「UEFAは選手よりお金を気にしている」 ベルギー代表GKクルトワが欧州サッカー連盟を激しく批判

スポーツ報知
クルトワ(ロイター)

 ベルギー代表GKティボー・クルトワ(29)が10月10日に行われたUEFAネーションズ・リーグ(2018年に新設された欧州サッカー連盟主催の国際大会)の3位決定戦に出場後、スカイスポーツの取材に応じ「この試合は金が目的のもの。僕らは正直にならなければならない」と発言。欧州サッカー連盟に対し、厳しい批判の言葉を浴びせていたことが明らかになった。

 BBCが報じたところによると、イタリアとの3位決定戦に2-1で敗れた直後、クルトワは「我々が試合をしたのはもう1試合分のテレビ放映権料のため。UEFAにさらなる利益をもたらすためだ」と語り始め、「確かにいい試合だった。イタリアとベルギーが対戦すればいい試合になるのは当然だ。しかし(3位決定戦は)どれだけ選手が入れ替わったことか。決勝なら全く違う先発になった」と続け、選手にとって3位決定戦がどれだけ無意味かと訴えた。
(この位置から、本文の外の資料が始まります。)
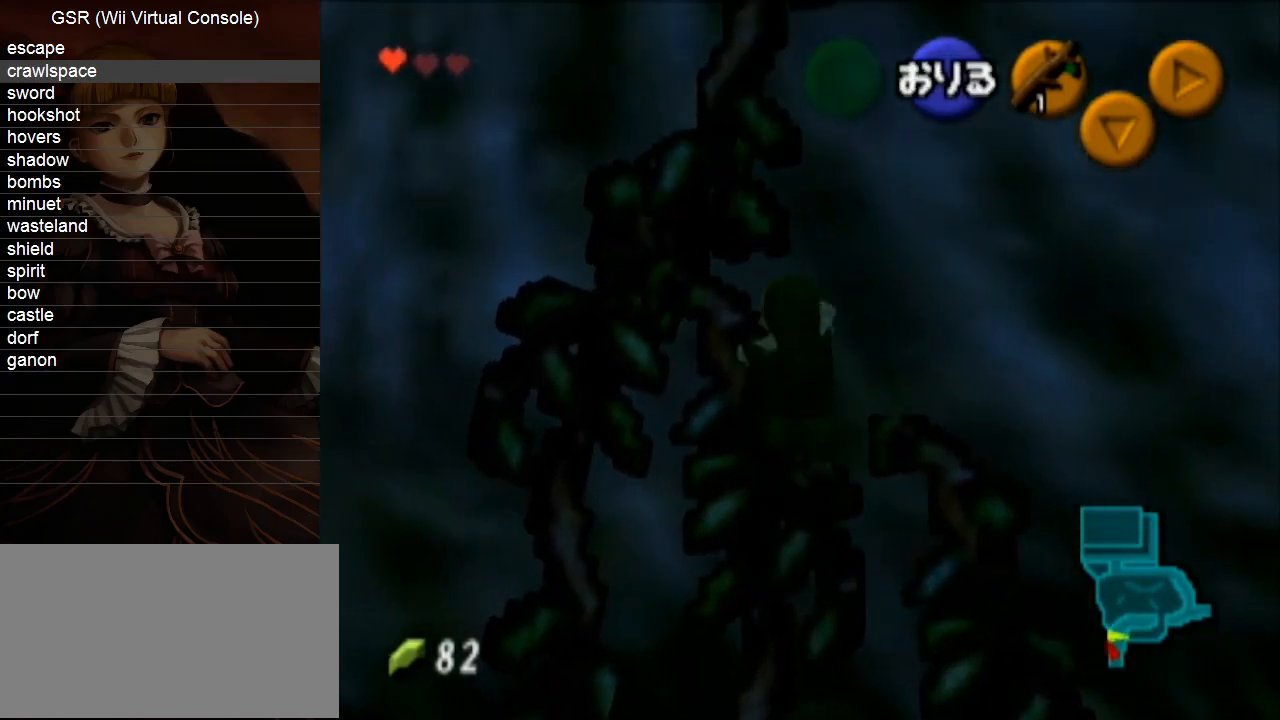
{"buttons": [], "left_stick": "up", "right_stick": "center", "events": []}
 日曜日のイタリア戦、この3日前に行われたフランスとの準決勝でエースのルカクとアザールが筋肉系の故障を起こしていた。この2人の欠場も「試合が多すぎるせいだ」とクルトワは声を荒げる。さらには「来年は11月にW杯。となれば再来年はまた6月まで試合をしなければならなくなるだろう。そうすれば故障者も増える。しかし誰も僕らのことは気にしない。そんな過酷なシーズン後、またネーションズ・リーグが始まる」と話して、現在の過密日程の原因は欧州サッカー連盟の”拝金主義にある”と主張した。

 また最後に「UEFAはスーパーリーグの創設に激怒したが、選手のことは気にしない。気になるのは自分たちのポケットだけだ」と言い放ち、ペレス会長がスーパーリーグ創設の原動力となったR・マドリード所属選手としての怒りもあらわにした形になった。

 一方このクルトワの批判に対しUEFAは、「我々はネーションズ・リーグの収益金から利益を得ていない。収益金は各国の協会に再分配されている。またネーションズ・リーグは代表戦に新たな意義をもたらすための大会。またこの大会の開催で代表戦の試合数は増えていない」と反論している。